In 1997 Norton was a key player in removing budgetary powers from the District of Columbia's controversial Mayor Marion Barry. But Norton, an activist feminist supported by EMILY's List, avoided criticizing efforts by Barry's successor Mayor Anthony Williams' 2002 efforts to stage a revenue-generating boxing match in D.C. starring Mike Tyson, a match opposed by the National Organization for Women (NOW).

In 2004 Norton endorsed comedian-actor Bill Cosby's criticisms of irresponsibility and foul language evident in a small portion of the African-American community. Cosby, said Norton, "has been one of the great fighters for civil rights, and he is simply saying what African Americans - leaders, congressmen, parents and grandparents at home - say to each other all the time."

Norton, however, advocates most of the agenda of the "progressive" left wing of the Democratic Party, voicing support for proposals such as the "American People's Dividend" to give $300 to every person. She advocates stronger gun control and a moratorium on the death penalty.

Every year since 1994 Norton has introduced the Nuclear Disarmament and Economic Conversion Act (NDECA), which would require nuclear disarmament by the United States and the diversion of tax money spent on such weapons not to tax and budget reductions but to social spending. "The time has come," said Norton in 2005, "to begin the transfer of nuclear weapons funds to urgent domestic needs."

Contrary to the wishes of a large majority of African-American parents in the District of Columbia, Eleanor Holmes Norton has been an outspoken opponent of school vouchers, a program supported by Mayor Williams, that would let working parents move their children out of the dreadful public schools of Washington, D.C.  Two of Norton's biggest campaign contributors are public school teacher unions opposed to such vouchers, the American Federation of Teachers (AFT) and the National Education Association (NEA).

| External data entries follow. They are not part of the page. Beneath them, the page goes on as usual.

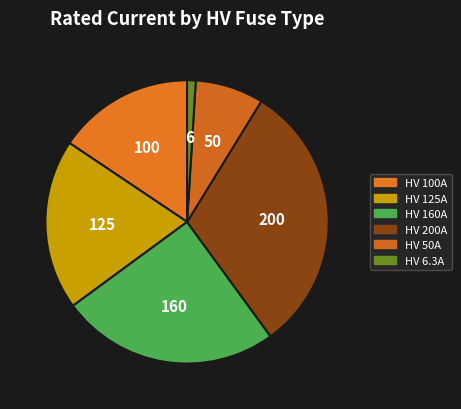

How many segments does this pie chart have?

6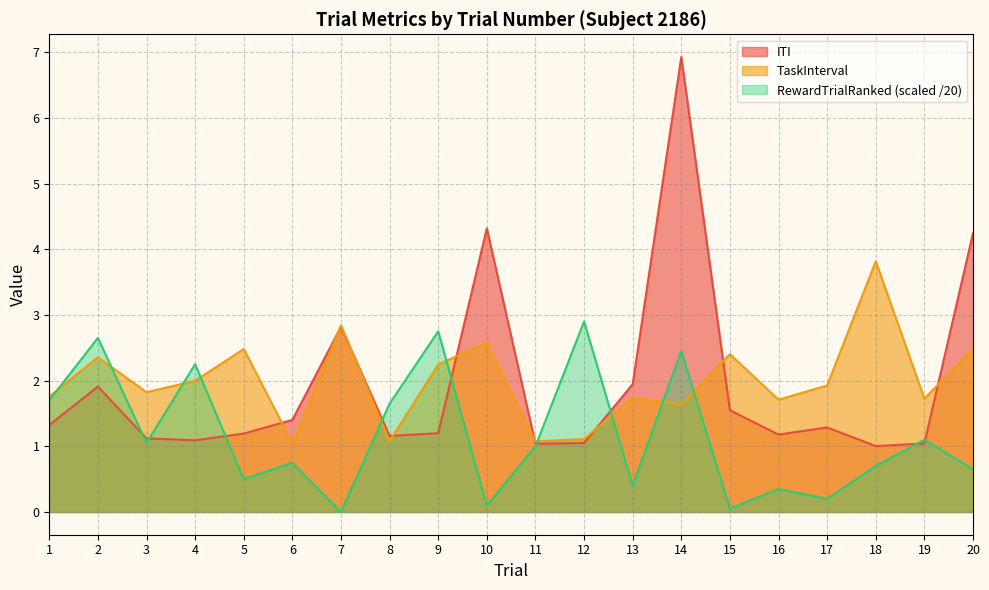

Which category has the lowest value in the TaskInterval series?

6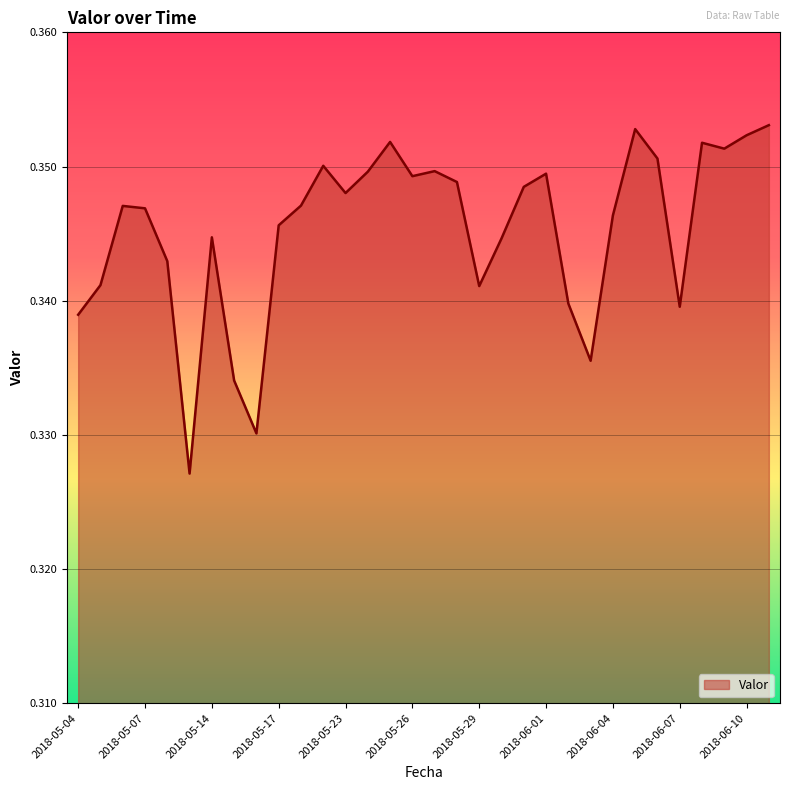

What is the label of the 22nd point from the right?

2018-05-18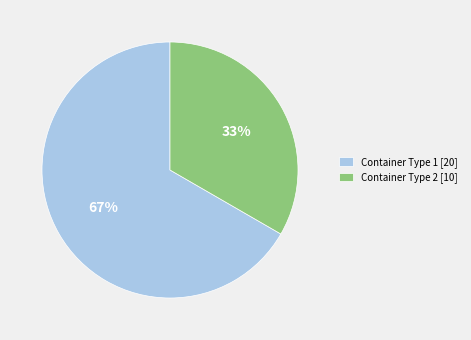

Is the sum of Container Type 1 [20] and Container Type 2 [10] greater than half?

Yes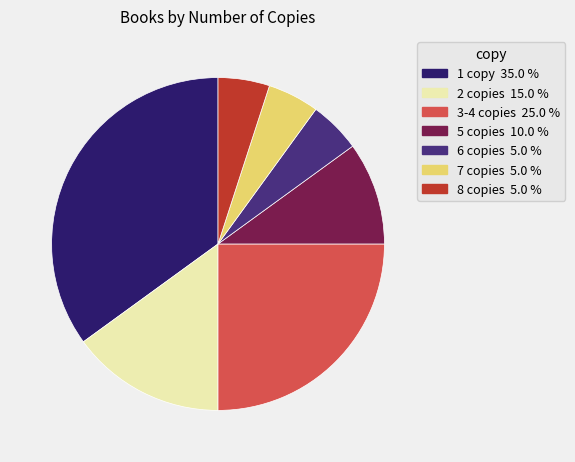

Is there any slice that represents more than half of the pie?

No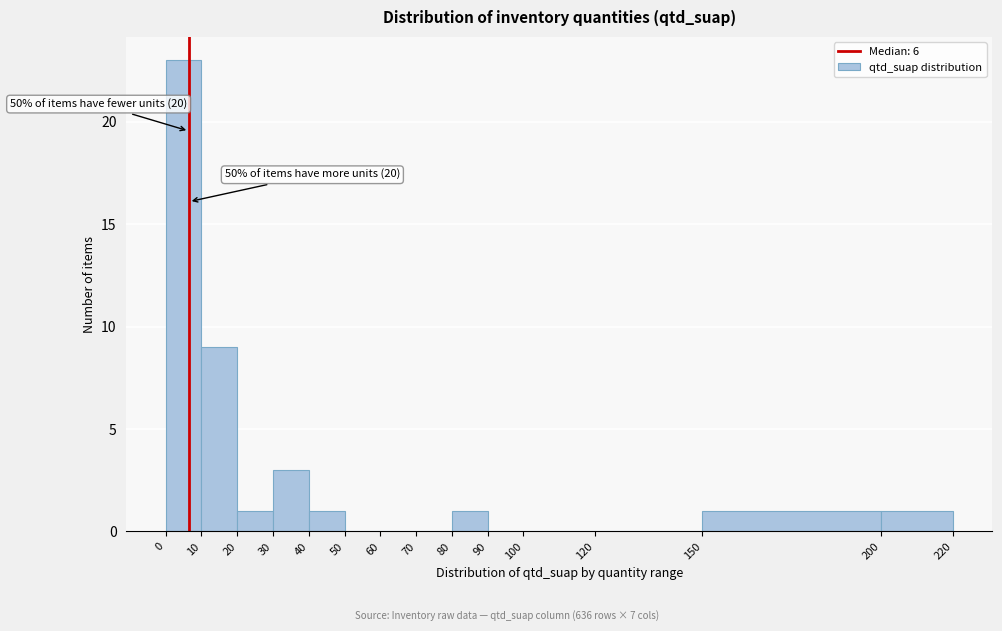

Over which range of the x-axis is the bar tallest?

0 to 10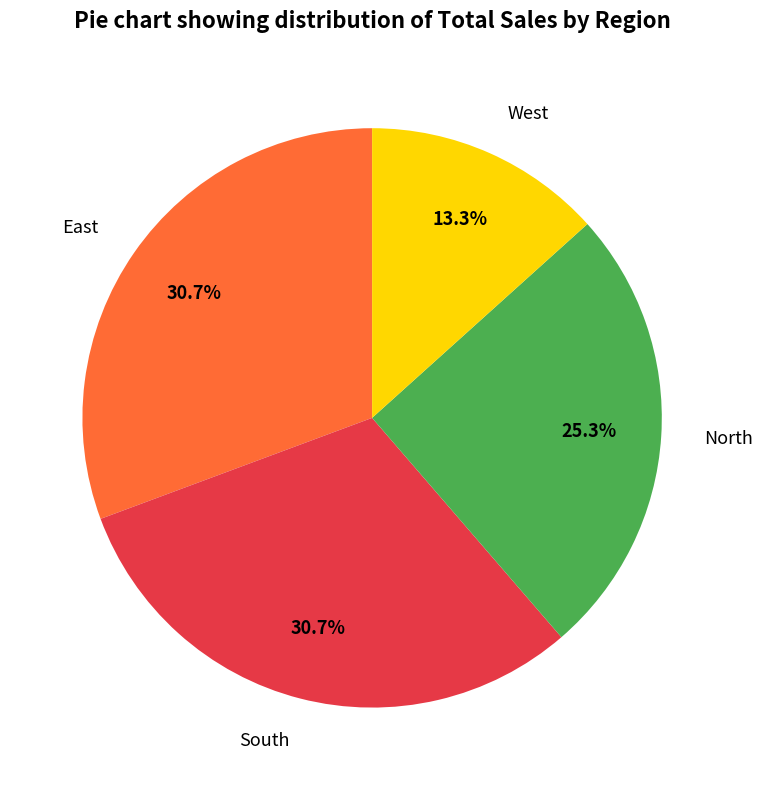

What portion of the pie excludes North?

74.7%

In the 2004 election cycle, nearly 63 percent of Norton's Political Action Committee (PAC) contributions came from organized labor. Her biggest single contributor was the American Postal Workers Union, and her second biggest benefactor was the Laborers International Union of North America (LIUNA), which has a long history of corruption. Norton also receives sizeable contributions from the American Federation of State, County and Municipal Employees (AFSCME) and from the American Federation of Government Employees (AFGE).  Others of her biggest donors are the gay-oriented Human Rights Campaign and the lending institution Fannie Mae.

Although "Gucci Gulch," the home of big money lobbyists, is inside the District of Columbia, more than one-third of Norton's campaign contributions in recent years have come from outside D.C.

Norton is a member of the board of the Rockefeller Foundation.